Soil Testing
Soil from urban agricultural sites has been tested, using UCSD’s XRF gun, for heavy metals and alloys that pose health risks if consumed by human beings. The Bioregional Centre has been excited to collaborate with the Debweyendan Indigenous Garden (DIG), run by Karena Scmidt, an ecologist with the Keeweenaw Bay Indian Community Natural Resources Department in Massachusetts. Zachary Osborn, a UCSD alum has coordinated the relationship and led this work, conducting testing of soil using the XRF spectrometer. His work is also involved with Ryan Stree (Hancock) Community Garden, Houghton Community Garden, a local private farmer, an elementary school (Copper Island Academy), and a neighborhood (community) grower using their yard - all of whom soil samples have been collected from.
DIG and other tribal community gardens in the upper peninsula region of Michigan are built on and around former stamp sands/mine-tailings from the historical activity that occurred there, and is home to various contaminated Superfund sites (namely lead, mercury, arsenic, and some selenium - which is also present in the sands/mine-tailings).
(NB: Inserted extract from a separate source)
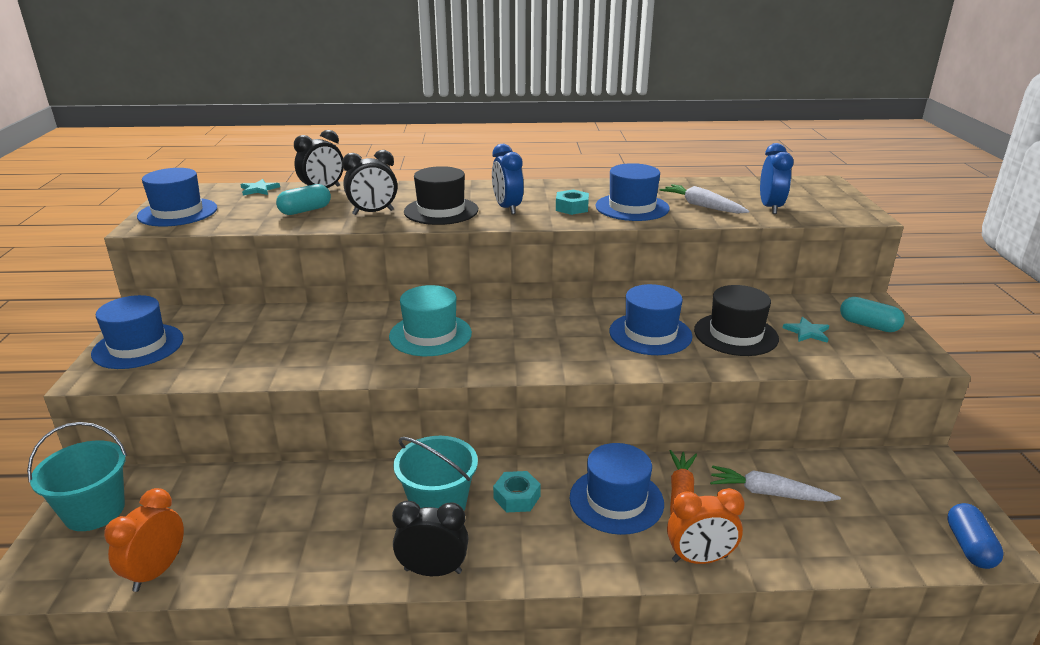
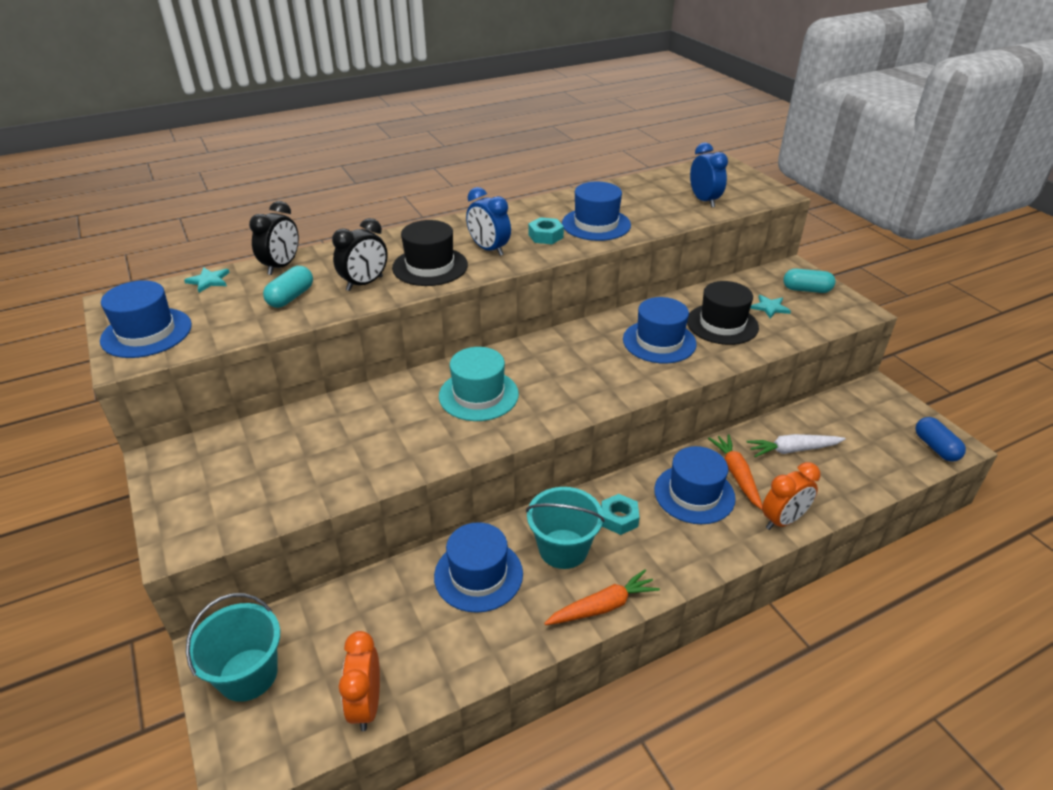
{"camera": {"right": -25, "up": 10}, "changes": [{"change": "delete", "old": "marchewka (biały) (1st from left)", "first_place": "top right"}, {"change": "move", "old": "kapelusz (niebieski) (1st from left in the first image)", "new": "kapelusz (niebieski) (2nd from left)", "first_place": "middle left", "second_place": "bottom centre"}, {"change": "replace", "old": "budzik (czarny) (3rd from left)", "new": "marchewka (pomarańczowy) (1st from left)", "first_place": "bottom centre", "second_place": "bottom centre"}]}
The surrounding states of Michigan and Wisconsin were also popular manufacturing areas for steel and coal-fired power plants, which it is suspected may explain samples containing trace amounts of chromium and titanium in them, even if still well within EPA regulations.
DIGs indigenous garden appears not to be hosting toxicants in its soil. However, Ryan Community Garden in Hancock, serving ~15 residents, and a community member whose house is built on old stamp sands do have trace arsenic and concerning levels of lead. A sample confirming old 1930's-50's lead paint chips indicates (anecdotally) that some of the soil contamination is not from the mining but instead from the legacy of using lead paint in an environment with repeated freeze-thaw cycles. The manure-based compost is the cleanest out of all the samples, reinforcing the importance of building new soil as a means of mitigating soil contamination.